▶ [Activity]:
Please count the lines below that hold the word "green" and give the count without any other text.

▶ [Task material]:
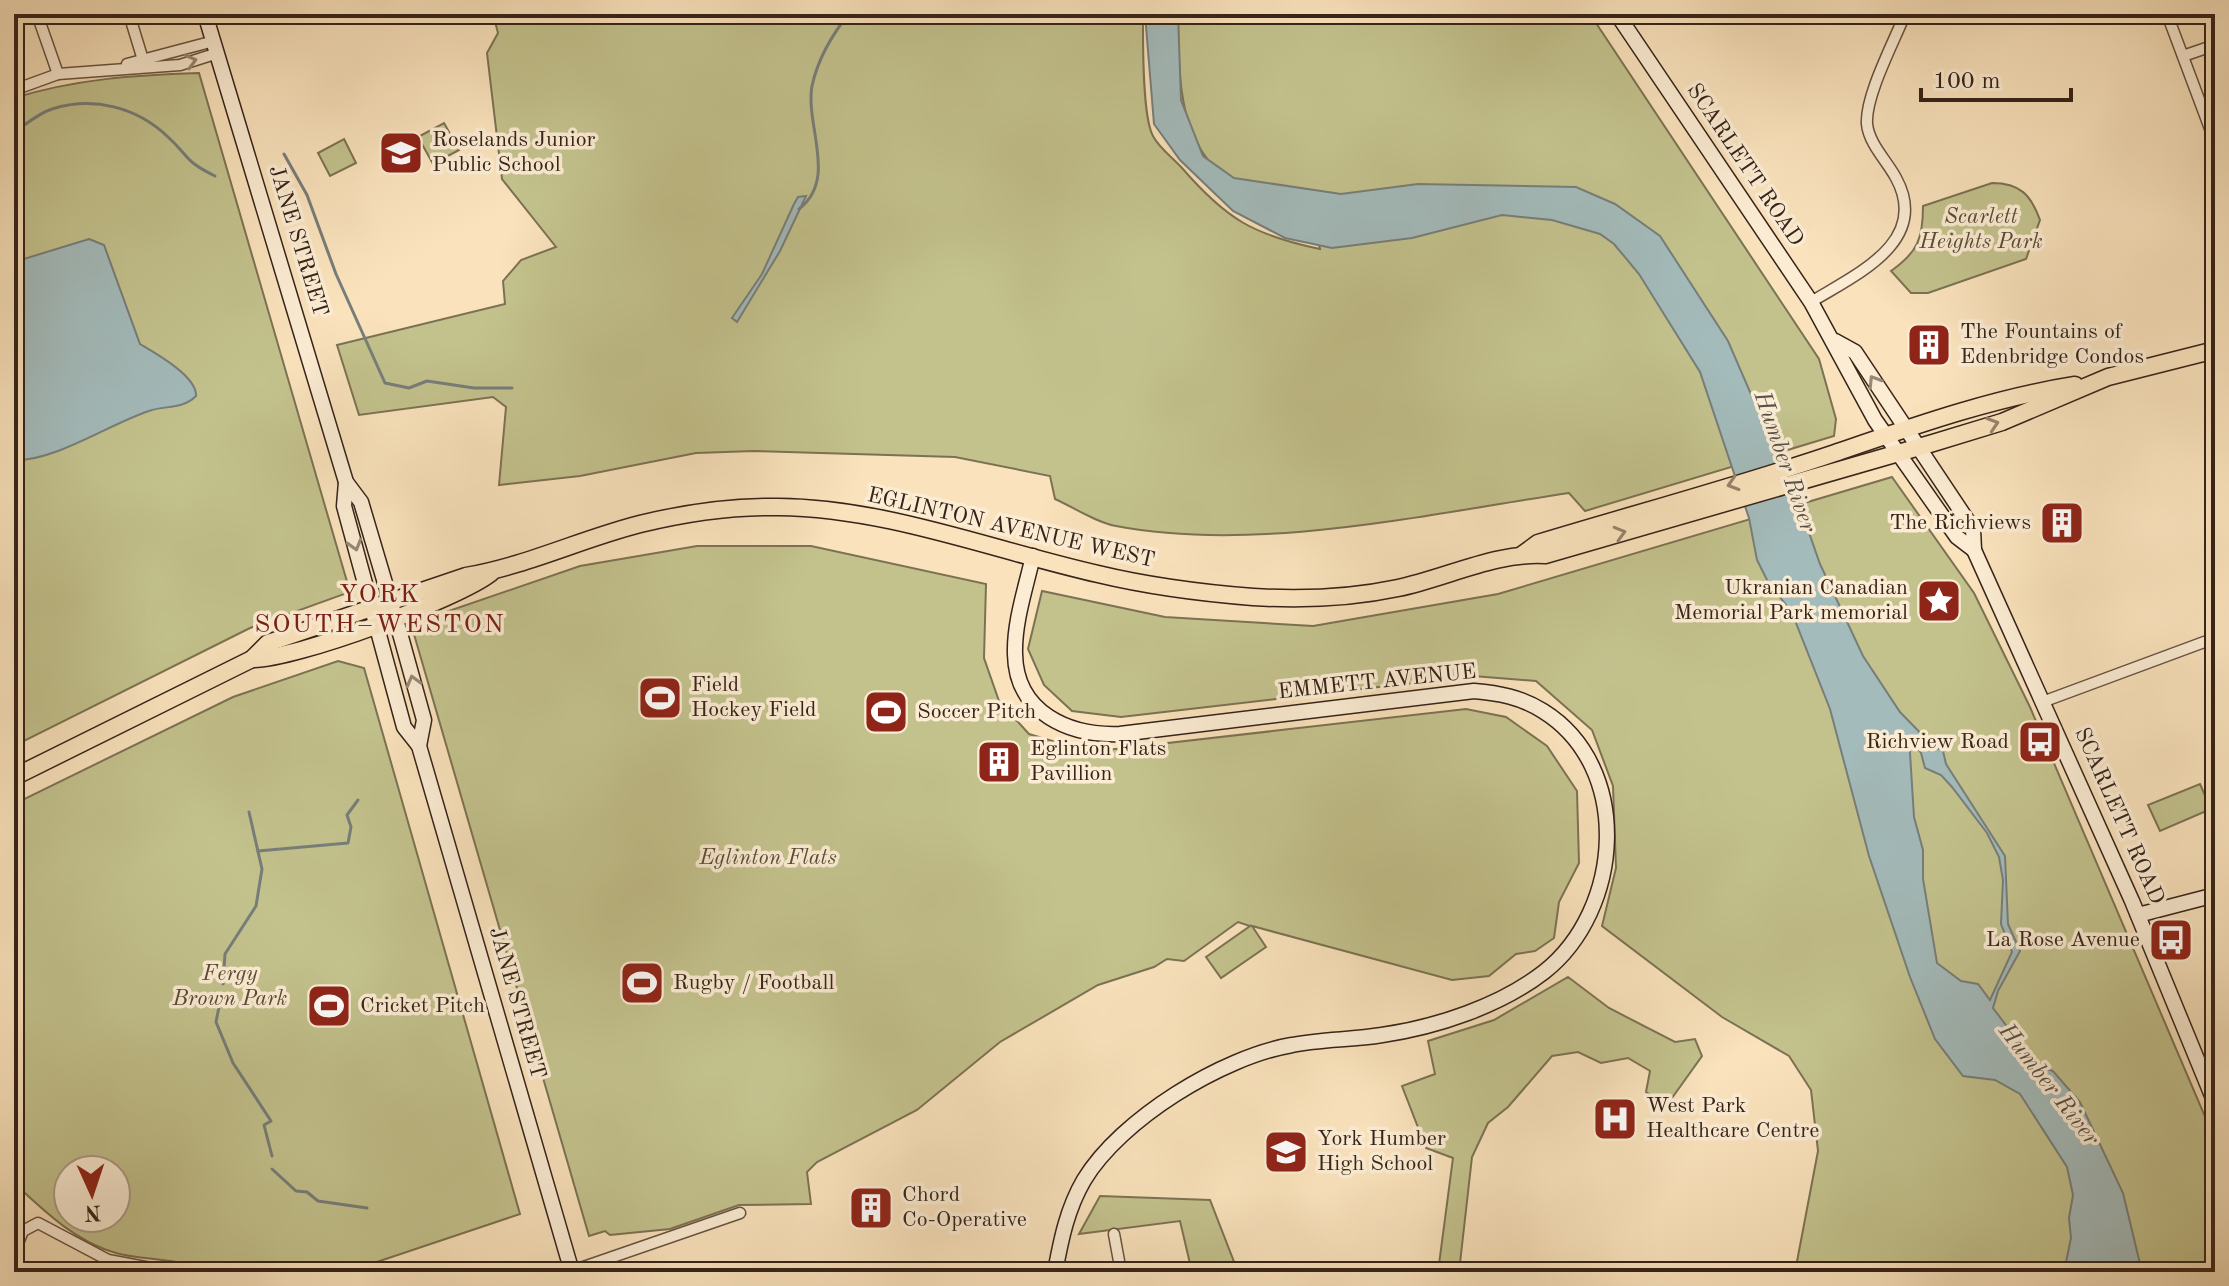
<svg xmlns="http://www.w3.org/2000/svg" width="2229" height="1286" font-family="'Old Standard TT',serif">
	<style>
		.green { fill: #c3c28d; stroke: #7c7253; stroke-width: 2; fill-rule: evenodd }
		.water { fill: #a3bbbb; stroke: #777e7a; stroke-width: 2; fill-rule: evenodd }
		.lines { fill: none; stroke-linecap: round; stroke-linejoin: round }
		.stream { stroke: #777e7a; stroke-width: 3 }
		.street-casing { stroke: #675342; stroke-width: 13 }
		.secondary-casing { stroke: #362319; stroke-width: 17 }
		.primary-casing { stroke: #362319; stroke-width: 19 }
		.street { stroke: #fbecd3; stroke-width: 10 }
		.secondary { stroke: #fbecd3; stroke-width: 14 }
		.primary { stroke: #f9e2bc; stroke-width: 16 }
		.oneway { stroke: #988876 }
		.oneway2 { stroke: #98826a }
		.labels { text-anchor: middle; dominant-baseline: central; stroke-width: 7; stroke-linejoin: round; paint-order: stroke }
		.poi-label { font-size: 22px; fill: #362319; stroke: #fbecd3; text-anchor: start }
		.street-label { font-size: 22px; fill: #362319; stroke: #fbecd3 }
		.park-label { font-size: 22px; font-style: italic; fill: #594b36; stroke: #fbecd3 }
		.water-label { font-size: 24px; font-style: italic; fill: #57514a; stroke: #fbecd3 }
		.quarter-label { font-size: 26px; letter-spacing: 2px; fill: #7a1f14; stroke: #fbecd3 }
	</style>
	<rect width="100%" height="100%" fill="#f9e2bc"/>
	<filter id="stains"><feTurbulence type="fractalNoise" baseFrequency=".0025" numOctaves="4"/><feColorMatrix values="0 0 0 0 .2 0 0 0 0 .09 0 0 0 0 .02 0 0 0 .5 -.17"/></filter>
	<radialGradient id="worn" r=".72"><stop offset=".6" stop-color="#630" stop-opacity="0"/><stop offset="1" stop-color="#630" stop-opacity=".3"/></radialGradient>
	<g class="green">
		<path d="M 493,14 L 1143,14 C 1143,40 1142,116 1153,136 C 1159,148 1173,158 1182,168 C 1227,220 1254,235 1320,249 L 1309,198 C 1290,194 1246,190 1230,180 C 1176,145 1179,71 1178,14 L 1590,14 L 1819,359 L 1836,419 L 1834,436 L 1585,511 L 1569,493 C 1428,514 1257,553 1116,526 C 1095,522 1073,507 1055,499 L 1050,476 L 955,457 L 754,451 L 696,453 L 580,476 L 499,485 L 506,407 L 493,397 L 359,415 L 337,345 L 505,304 L 503,281 L 521,260 L 556,247 L 502,179 L 487,53 L 498,33 Z"/>
		<path d="M 199,73 L 350,592 L 250,628 L 14,746 L 14,98 C 76,79 134,75 199,73 Z"/>
		<polygon points="444,123 459,150 433,164 418,137"/>
		<polygon points="344,139 356,163 330,176 318,153"/>
		<path d="M 1992,183 C 2020,183 2031,195 2040,220 L 2026,259 L 1928,293 L 1911,293 L 1891,271 C 1918,252 1923,238 1923,206 Z"/>
		<polygon points="1892,477 1974,593 2030,707 2215,1140 2215,1272 1795,1272 1818,1151 1811,1090 1789,1056 1722,1017 1602,926 1616,868 1613,786 1592,730 1536,681 1473,676 1121,717 1072,711 1044,685 1028,649 1042,591 1165,617 1313,626 1498,594"/>
		<polygon points="697,546 811,546 986,584 984,658 999,701 1029,734 1089,752 1466,709 1506,717 1547,746 1577,791 1579,863 1559,902 1554,938 1535,951 1516,954 1489,976 1452,980 1252,926 1266,947 1221,978 1206,957 1250,926 1238,922 1184,961 1167,959 1154,967 1098,985 1000,1042 917,1110 817,1162 807,1172 811,1204 739,1205 670,1229 610,1235 605,1231 589,1236 411,624 580,566"/>
		<path d="M 338,661 L 364,668 L 520,1214 L 347,1272 L 261,1272 L 233,1265 L 201,1272 C 179,1256 142,1261 116,1253 C 76,1242 44,1211 14,1183 L 14,804 L 233,697 ZM 68,1170 L 116,1170 L 116,1218 L 68,1218 Z"/>
		<polygon points="2200,784 2211,809 2160,831 2148,805"/>
		<polygon points="1568,977 1609,1008 1675,1042 1695,1039 1702,1056 1667,1105 1646,1092 1650,1071 1628,1058 1601,1063 1578,1052 1552,1056 1508,1107 1488,1123 1472,1157 1459,1272 1438,1272 1453,1158 1426,1148 1402,1086 1435,1074 1428,1041 1494,1020"/>
		<polygon points="1100,1196 1210,1200 1238,1272 1192,1272 1180,1221 1079,1234"/>
	</g>
	<g class="water">
		<path d="M 1145,14 L 1178,14 L 1181,100 L 1203,156 L 1234,178 L 1341,194 L 1418,184 L 1576,187 L 1615,204 L 1660,236 L 1728,341 L 1773,445 L 1788,494 L 1806,524 L 1820,564 L 1863,656 L 1900,712 L 1933,746 L 1943,751 L 1946,764 L 2005,856 L 2008,924 L 2020,951 L 1998,991 L 1993,1008 L 2037,1066 L 2053,1071 L 2080,1102 L 2123,1193 L 2142,1272 L 2064,1272 L 2071,1238 L 2069,1218 L 2073,1195 L 2067,1167 L 2020,1094 L 1995,1080 L 1963,1076 L 1935,1039 L 1910,977 L 1869,856 L 1830,709 L 1792,613 L 1767,580 L 1757,560 L 1749,518 L 1700,372 L 1639,274 L 1614,244 L 1600,234 L 1552,220 L 1502,215 L 1412,238 L 1332,248 L 1285,238 L 1233,211 L 1180,160 L 1154,124 ZM 1909,737 L 1921,753 L 1925,768 L 1941,775 L 1952,787 L 1987,833 L 1999,857 L 2003,880 L 2001,924 L 2012,952 L 1990,1000 L 1978,984 L 1961,981 L 1937,963 L 1923,879 L 1923,850 L 1914,817 Z"/>
		<polygon points="806,196 780,251 737,322 732,318 762,274 794,204 798,197"/>
		<path d="M 89,239 L 104,245 L 140,344 C 155,353 197,376 196,396 C 182,410 165,405 149,411 C 109,424 54,462 14,460 L 14,262 Z"/>
	</g>
	<g class="lines">
		<g class="stream">
			<path d="M 14,132 C 25,125 39,113 52,109 C 93,96 137,107 168,137 C 190,157 184,161 215,176"/>
			<polyline points="284,154 307,195 336,274 385,383 409,388 427,381 474,388 512,388"/>
			<path d="M 799,209 C 838,179 805,126 812,86 C 818,58 832,36 848,14"/>
			<polyline points="258,851 348,843 351,827 347,815 358,800"/>
			<polyline points="223,984 225,954 256,906 262,869 249,812"/>
			<polyline points="220,1002 216,1022 233,1063 271,1121 264,1125 272,1156"/>
			<polyline points="272,1169 296,1191 307,1192 318,1201 367,1208"/>
		</g>
		<g class="street-casing">
			<g id="street">
				<polyline points="37,14 58,74"/>
				<polyline points="129,14 143,60"/>
				<polyline points="2167,14 2215,142"/>
				<polyline points="2183,56 2215,45"/>
				<polyline points="127,64 214,41"/>
				<polyline points="14,90 58,74 180,65 218,53"/>
				<path d="M 1811,302 C 1855,275 1931,242 1896,178 C 1887,161 1869,144 1867,124 C 1865,96 1894,42 1905,14"/>
				<polyline points="2045,701 2215,638"/>
				<polyline points="1114,1234 1121,1272"/>
				<polyline points="14,1253 23,1231 38,1223 108,1260 172,1272"/>
				<polyline points="572,1271 740,1213"/>
			</g>
		</g>
		<g class="secondary-casing">
			<g id="secondary">
				<polyline points="205,14 346,482 361,502 401,637 424,720 419,746"/>
				<polyline points="1617,14 1811,302 1875,420 1957,537 1974,550"/>
				<polyline points="1835,341 1855,352 1973,529 1974,550 2132,901 2215,1103"/>
				<polyline points="346,482 344,506 404,727 419,746 572,1272"/>
				<path d="M 1033,556 C 1026,587 1014,622 1015,654 C 1016,713 1069,736 1120,734 L 1474,691 C 1498,693 1521,697 1543,711 C 1633,767 1623,910 1544,972 C 1500,1006 1437,1027 1382,1035 C 1352,1040 1322,1039 1292,1045 C 1222,1057 1121,1119 1084,1180 C 1067,1209 1061,1240 1055,1272"/>
				<polyline points="2138,915 2215,895"/>
			</g>
		</g>
		<g class="primary-casing">
			<g id="primary">
				<path d="M 1523,554 L 1538,543 C 1637,513 1738,486 1835,453 C 1914,426 1993,398 2075,385"/>
				<path d="M 252,659 C 294,660 458,599 491,573"/>
				<path d="M 14,777 L 252,659 L 268,643 L 466,576 C 526,566 581,539 640,524 C 685,513 732,506 778,507 C 887,508 992,550 1098,574 C 1148,586 1202,593 1253,597 C 1302,600 1351,598 1398,588 C 1446,578 1496,552 1545,555 L 1933,443 L 2002,422 L 2108,377 L 2215,350"/>
			</g>
		</g>
		<use href="#street" class="street"/>
		<use href="#secondary" class="secondary"/>
		<use href="#primary" class="primary"/>
	</g>
	<defs><path id="oneway-chevron" d="M-2-3.5L2.5 0L-2 3.5" fill="none" stroke-width="1.6" stroke-linecap="round" stroke-linejoin="round" transform="scale(2)"/></defs>
	<g class="oneway">
		<use href="#oneway-chevron" transform="translate(191 61) rotate(-15)"/>
		<use href="#oneway-chevron" transform="translate(1874 381) rotate(-122)"/>
		<use href="#oneway-chevron" transform="translate(355 545) rotate(74)"/>
		<use href="#oneway-chevron" transform="translate(413 681) rotate(-105)"/>
	</g>
	<g class="oneway2">
		<use href="#oneway-chevron" transform="translate(1993 424) rotate(-18)"/>
		<use href="#oneway-chevron" transform="translate(1733 484) rotate(163)"/>
		<use href="#oneway-chevron" transform="translate(1620 533) rotate(-16)"/>
	</g>
	<defs>
		<g id="school-square" transform="scale(2.3)"><rect x="-9" y="-9" width="18" height="18" rx="4" fill="#8f2418" stroke="#fbecd3"/><path d="M0-5L7-2L0 1L-7-2ZM-4 1L0 2.5L4 1V4Q0 6-4 4Z" fill="#fff"/></g>
		<g id="building-square" transform="scale(2.3)"><rect x="-9" y="-9" width="18" height="18" rx="4" fill="#8f2418" stroke="#fbecd3"/><path d="M-4-6H4V6H1V3H-1V6H-4ZM-2.5-4.3h1.7v1.8h-1.7ZM.8-4.3h1.7v1.8H.8ZM-2.5-1h1.7V.8h-1.7ZM.8-1h1.7V.8H.8Z" fill="#fff"/></g>
		<g id="sight-square" transform="scale(2.3)"><rect x="-9" y="-9" width="18" height="18" rx="4" fill="#8f2418" stroke="#fbecd3"/><path d="M0-6L1.8-2.2L6-1.7L2.9 1.2L3.7 5.4L0 3.3L-3.7 5.4L-2.9 1.2L-6-1.7L-1.8-2.2Z" fill="#fff"/></g>
		<g id="stadium-square" transform="scale(2.3)"><rect x="-9" y="-9" width="18" height="18" rx="4" fill="#8f2418" stroke="#fbecd3"/><path d="M0-5a6.5 5 0 1 0 0 10a6.5 5 0 1 0 0-10ZM-3.5-1.8h7v3.6h-7Z" fill="#fff"/></g>
		<g id="bus-square" transform="scale(2.3)"><rect x="-9" y="-9" width="18" height="18" rx="4" fill="#8f2418" stroke="#fbecd3"/><path d="M-5-6H5V4H4V6H2V4H-2V6H-4V4H-5ZM-3.5-4V0h7V-4ZM-3.5 1.2v1.5H-2V1.2ZM2 1.2v1.5H3.5V1.2Z" fill="#fff"/></g>
		<g id="hospital-square" transform="scale(2.3)"><rect x="-9" y="-9" width="18" height="18" rx="4" fill="#8f2418" stroke="#fbecd3"/><path d="M-5-5h3v3.5h4V-5h3V5h-3V1.5h-4V5h-3Z" fill="#fff"/></g>
	</defs>
	<g fill-rule="evenodd">
		<use href="#school-square" x="401" y="153"/>
		<use href="#building-square" x="1929" y="345"/>
		<use href="#building-square" x="2062" y="523"/>
		<use href="#sight-square" x="1939" y="601"/>
		<use href="#stadium-square" x="660" y="698"/>
		<use href="#stadium-square" x="886" y="712"/>
		<use href="#bus-square" x="2040" y="742"/>
		<use href="#building-square" x="999" y="762"/>
		<use href="#bus-square" x="2171" y="940"/>
		<use href="#stadium-square" x="642" y="983"/>
		<use href="#stadium-square" x="329" y="1006"/>
		<use href="#hospital-square" x="1615" y="1119"/>
		<use href="#school-square" x="1286" y="1152"/>
		<use href="#building-square" x="871" y="1208"/>
	</g>
	<g class="labels">
		<g class="poi-label">
			<text x="432" y="140">Roselands Junior<tspan x="432" dy="25">Public School</tspan></text>
			<text x="1960" y="332">The Fountains of<tspan x="1960" dy="25">Edenbridge Condos</tspan></text>
			<text x="2031" y="523" text-anchor="end">The Richviews</text>
			<text x="1908" y="588" text-anchor="end">Ukranian Canadian<tspan x="1908" dy="25">Memorial Park memorial</tspan></text>
			<text x="691" y="685">Field<tspan x="691" dy="25">Hockey Field</tspan></text>
			<text x="917" y="712">Soccer Pitch</text>
			<text x="2009" y="742" text-anchor="end">Richview Road</text>
			<text x="1030" y="749">Eglinton Flats<tspan x="1030" dy="25">Pavillion</tspan></text>
			<text x="2140" y="940" text-anchor="end">La Rose Avenue</text>
			<text x="673" y="983">Rugby / Football</text>
			<text x="360" y="1006">Cricket Pitch</text>
			<text x="1646" y="1106">West Park<tspan x="1646" dy="25">Healthcare Centre</tspan></text>
			<text x="1317" y="1139">York Humber<tspan x="1317" dy="25">High School</tspan></text>
			<text x="902" y="1195">Chord<tspan x="902" dy="25">Co-Operative</tspan></text>
		</g>
		<g class="street-label">
			<text transform="translate(1745 165) rotate(56)">SCARLETT ROAD</text>
			<text transform="translate(298 241) rotate(73)">JANE STREET</text>
			<text transform="translate(1011 528) rotate(13)">EGLINTON AVENUE WEST</text>
			<text transform="translate(1377 682) rotate(-6)">EMMETT AVENUE</text>
			<text transform="translate(2119 816) rotate(66)">SCARLETT ROAD</text>
			<text transform="translate(517 1003) rotate(74)">JANE STREET</text>
		</g>
		<g class="park-label">
			<text x="1981" y="217">Scarlett<tspan x="1981" dy="25">Heights Park</tspan></text>
			<text x="768" y="858">Eglinton Flats</text>
			<text x="230" y="974">Fergy<tspan x="230" dy="25">Brown Park</tspan></text>
		</g>
		<g class="water-label">
			<text transform="translate(1784 462) rotate(71)">Humber River</text>
			<text transform="translate(2048 1085) rotate(52)">Humber River</text>
		</g>
		<g class="quarter-label">
			<text x="380" y="595">YORK<tspan x="380" dy="30">SOUTH–WESTON</tspan></text>
		</g>
	</g>
	<rect width="2229" height="1286" fill="none" stroke="#f9e2bc" stroke-width="48"/>
	<rect x="16" y="16" width="2197" height="1254" fill="none" stroke="#362319" stroke-width="4"/>
	<rect x="24" y="24" width="2181" height="1238" fill="none" stroke="#362319" stroke-width="2"/>
	<g transform="translate(92 1194) rotate(177)"><circle r="38" fill="#fbecd3" stroke="#ac9c89" stroke-width="2"/>
	<path d="M0-6L14 30L0 20L-14 30Z" fill="#8f2418"/>
	<text y="-12" font-size="22" font-weight="bold" text-anchor="middle" fill="#362319">N</text>
	</g>
	<path d="M1921 88v12h150v-12" fill="none" stroke="#362319" stroke-width="4"/>
	<text x="1933" y="88" font-size="24" fill="#362319" stroke="#fbecd3" stroke-width="6" paint-order="stroke">100 m</text>
	<rect width="100%" height="100%" filter="url(#stains)"/>
	<rect width="100%" height="100%" fill="url(#worn)"/>
</svg>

▶ [Answer to this exercise]:
2